*** Extracted entries Section Begins ***
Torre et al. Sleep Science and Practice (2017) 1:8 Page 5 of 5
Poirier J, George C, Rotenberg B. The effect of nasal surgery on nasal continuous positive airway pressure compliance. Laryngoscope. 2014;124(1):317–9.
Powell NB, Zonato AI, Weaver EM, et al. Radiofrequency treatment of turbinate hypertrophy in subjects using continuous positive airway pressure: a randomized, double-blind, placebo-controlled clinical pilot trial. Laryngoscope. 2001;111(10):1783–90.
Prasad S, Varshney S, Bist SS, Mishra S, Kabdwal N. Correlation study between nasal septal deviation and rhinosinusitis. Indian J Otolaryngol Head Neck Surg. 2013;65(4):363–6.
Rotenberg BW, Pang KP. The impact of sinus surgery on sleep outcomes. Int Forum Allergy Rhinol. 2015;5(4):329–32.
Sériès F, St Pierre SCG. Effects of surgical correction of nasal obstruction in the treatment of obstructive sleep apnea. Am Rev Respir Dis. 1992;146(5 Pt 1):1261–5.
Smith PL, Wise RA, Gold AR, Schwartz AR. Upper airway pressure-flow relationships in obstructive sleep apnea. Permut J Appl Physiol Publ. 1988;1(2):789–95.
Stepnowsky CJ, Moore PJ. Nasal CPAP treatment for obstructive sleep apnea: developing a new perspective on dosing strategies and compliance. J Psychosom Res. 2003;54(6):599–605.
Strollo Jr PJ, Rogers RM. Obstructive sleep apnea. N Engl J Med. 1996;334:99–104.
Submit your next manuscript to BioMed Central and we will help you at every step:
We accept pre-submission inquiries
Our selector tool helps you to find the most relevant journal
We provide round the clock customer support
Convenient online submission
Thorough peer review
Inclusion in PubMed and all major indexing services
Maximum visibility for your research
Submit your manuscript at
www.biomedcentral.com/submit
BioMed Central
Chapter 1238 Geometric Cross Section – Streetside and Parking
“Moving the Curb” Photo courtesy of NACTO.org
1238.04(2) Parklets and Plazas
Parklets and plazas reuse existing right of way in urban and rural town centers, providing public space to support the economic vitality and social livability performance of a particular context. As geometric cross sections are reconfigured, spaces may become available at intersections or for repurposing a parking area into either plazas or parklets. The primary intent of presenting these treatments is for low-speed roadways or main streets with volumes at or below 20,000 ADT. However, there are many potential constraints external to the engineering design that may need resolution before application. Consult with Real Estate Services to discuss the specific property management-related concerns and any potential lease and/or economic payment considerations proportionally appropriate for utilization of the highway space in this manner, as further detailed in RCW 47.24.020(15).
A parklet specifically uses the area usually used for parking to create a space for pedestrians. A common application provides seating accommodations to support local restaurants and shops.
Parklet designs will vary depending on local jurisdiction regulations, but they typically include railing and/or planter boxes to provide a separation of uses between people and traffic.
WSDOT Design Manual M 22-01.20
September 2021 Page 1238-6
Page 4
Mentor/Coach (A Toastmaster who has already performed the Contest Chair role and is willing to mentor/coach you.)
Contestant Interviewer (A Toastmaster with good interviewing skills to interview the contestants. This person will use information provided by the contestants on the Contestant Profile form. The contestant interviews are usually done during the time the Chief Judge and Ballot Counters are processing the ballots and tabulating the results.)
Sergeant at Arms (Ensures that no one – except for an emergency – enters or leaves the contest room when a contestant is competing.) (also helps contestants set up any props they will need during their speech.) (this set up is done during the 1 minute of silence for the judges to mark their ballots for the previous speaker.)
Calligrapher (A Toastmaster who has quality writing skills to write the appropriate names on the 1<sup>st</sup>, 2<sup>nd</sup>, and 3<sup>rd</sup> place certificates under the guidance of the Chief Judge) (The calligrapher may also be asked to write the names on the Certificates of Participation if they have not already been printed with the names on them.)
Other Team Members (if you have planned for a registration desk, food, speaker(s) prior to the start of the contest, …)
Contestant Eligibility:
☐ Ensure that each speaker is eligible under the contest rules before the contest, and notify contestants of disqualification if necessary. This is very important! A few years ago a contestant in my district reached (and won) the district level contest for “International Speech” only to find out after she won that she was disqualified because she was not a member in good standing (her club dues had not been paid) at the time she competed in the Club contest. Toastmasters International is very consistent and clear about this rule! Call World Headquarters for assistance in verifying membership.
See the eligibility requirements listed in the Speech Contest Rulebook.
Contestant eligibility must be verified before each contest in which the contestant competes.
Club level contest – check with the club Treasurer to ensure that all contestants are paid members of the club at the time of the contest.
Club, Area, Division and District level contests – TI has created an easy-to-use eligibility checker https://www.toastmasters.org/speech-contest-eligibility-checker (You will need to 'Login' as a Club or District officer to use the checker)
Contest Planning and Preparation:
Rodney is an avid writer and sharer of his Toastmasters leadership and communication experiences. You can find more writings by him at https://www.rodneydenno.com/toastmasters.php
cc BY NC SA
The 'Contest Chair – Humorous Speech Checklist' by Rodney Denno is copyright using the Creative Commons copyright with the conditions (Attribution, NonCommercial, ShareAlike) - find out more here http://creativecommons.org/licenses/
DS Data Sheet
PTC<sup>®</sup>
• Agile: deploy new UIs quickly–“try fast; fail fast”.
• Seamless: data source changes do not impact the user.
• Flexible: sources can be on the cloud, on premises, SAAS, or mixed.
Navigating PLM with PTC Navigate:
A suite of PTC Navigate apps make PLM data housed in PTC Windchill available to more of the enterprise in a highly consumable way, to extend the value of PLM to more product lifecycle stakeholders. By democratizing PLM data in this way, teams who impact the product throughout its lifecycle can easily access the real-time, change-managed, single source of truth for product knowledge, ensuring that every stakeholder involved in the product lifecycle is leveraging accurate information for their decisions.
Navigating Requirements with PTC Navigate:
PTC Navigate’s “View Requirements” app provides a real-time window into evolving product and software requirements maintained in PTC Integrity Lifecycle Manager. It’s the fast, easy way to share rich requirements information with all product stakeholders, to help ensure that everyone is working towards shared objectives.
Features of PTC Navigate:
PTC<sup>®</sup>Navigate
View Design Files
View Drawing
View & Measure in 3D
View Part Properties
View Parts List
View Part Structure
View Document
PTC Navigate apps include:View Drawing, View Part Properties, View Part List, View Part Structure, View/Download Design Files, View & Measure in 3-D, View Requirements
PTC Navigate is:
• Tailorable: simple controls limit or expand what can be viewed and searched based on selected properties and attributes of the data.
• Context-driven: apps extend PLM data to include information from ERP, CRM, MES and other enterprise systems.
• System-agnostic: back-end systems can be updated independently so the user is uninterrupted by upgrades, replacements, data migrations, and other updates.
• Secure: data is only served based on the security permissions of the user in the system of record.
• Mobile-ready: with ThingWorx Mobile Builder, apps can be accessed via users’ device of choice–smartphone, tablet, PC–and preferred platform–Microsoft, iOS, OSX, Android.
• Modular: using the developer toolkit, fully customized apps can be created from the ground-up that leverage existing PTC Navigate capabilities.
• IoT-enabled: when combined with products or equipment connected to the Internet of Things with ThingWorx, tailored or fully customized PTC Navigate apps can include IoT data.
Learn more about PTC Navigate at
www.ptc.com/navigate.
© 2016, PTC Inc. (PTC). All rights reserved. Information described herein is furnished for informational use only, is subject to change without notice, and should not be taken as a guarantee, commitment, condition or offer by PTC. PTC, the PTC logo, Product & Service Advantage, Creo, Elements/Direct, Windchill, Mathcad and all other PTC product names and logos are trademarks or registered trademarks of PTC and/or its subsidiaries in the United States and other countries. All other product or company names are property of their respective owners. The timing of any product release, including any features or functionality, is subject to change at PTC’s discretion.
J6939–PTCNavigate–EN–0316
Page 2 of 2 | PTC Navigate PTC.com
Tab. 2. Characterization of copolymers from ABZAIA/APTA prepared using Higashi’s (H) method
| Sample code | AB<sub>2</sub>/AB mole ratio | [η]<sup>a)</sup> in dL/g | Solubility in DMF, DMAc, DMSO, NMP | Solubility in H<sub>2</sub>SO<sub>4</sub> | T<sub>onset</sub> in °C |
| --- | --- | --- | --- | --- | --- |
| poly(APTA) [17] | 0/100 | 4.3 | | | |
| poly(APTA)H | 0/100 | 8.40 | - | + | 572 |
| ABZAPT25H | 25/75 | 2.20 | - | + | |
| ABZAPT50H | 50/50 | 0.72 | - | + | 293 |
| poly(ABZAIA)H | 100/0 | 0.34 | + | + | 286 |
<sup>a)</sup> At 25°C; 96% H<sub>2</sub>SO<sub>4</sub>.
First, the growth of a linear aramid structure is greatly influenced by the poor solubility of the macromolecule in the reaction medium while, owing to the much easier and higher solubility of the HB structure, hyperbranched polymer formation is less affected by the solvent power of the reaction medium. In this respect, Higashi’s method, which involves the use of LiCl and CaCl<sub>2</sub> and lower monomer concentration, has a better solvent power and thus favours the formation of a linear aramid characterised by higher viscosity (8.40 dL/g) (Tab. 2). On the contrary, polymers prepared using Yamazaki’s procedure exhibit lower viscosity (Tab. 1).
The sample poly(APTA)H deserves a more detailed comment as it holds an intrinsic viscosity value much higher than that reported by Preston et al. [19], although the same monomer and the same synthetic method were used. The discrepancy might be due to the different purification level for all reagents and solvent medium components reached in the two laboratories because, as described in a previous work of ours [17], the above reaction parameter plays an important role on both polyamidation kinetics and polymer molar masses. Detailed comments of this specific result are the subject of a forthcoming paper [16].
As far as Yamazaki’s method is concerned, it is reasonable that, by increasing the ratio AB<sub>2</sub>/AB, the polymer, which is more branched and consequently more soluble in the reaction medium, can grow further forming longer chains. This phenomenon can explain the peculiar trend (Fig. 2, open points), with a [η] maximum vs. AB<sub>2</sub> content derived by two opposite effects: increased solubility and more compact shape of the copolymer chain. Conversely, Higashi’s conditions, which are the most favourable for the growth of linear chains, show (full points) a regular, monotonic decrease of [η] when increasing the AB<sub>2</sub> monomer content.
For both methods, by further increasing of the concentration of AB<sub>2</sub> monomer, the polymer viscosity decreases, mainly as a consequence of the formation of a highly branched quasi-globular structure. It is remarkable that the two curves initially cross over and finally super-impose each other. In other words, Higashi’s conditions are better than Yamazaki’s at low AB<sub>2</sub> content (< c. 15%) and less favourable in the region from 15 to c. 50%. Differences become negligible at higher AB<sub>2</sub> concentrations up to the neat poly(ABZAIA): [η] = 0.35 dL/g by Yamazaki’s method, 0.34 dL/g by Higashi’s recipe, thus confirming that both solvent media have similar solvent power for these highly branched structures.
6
*** Extracted entries Section Ends ***
→ Your task: Which lines in the data above hold the word "fast"? Return each of them.

→ Result:
• Agile: deploy new UIs quickly–“try fast; fail fast”.
PTC Navigate’s “View Requirements” app provides a real-time window into evolving product and software requirements maintained in PTC Integrity Lifecycle Manager. It’s the fast, easy way to share rich requirements information with all product stakeholders, to help ensure that everyone is working towards shared objectives.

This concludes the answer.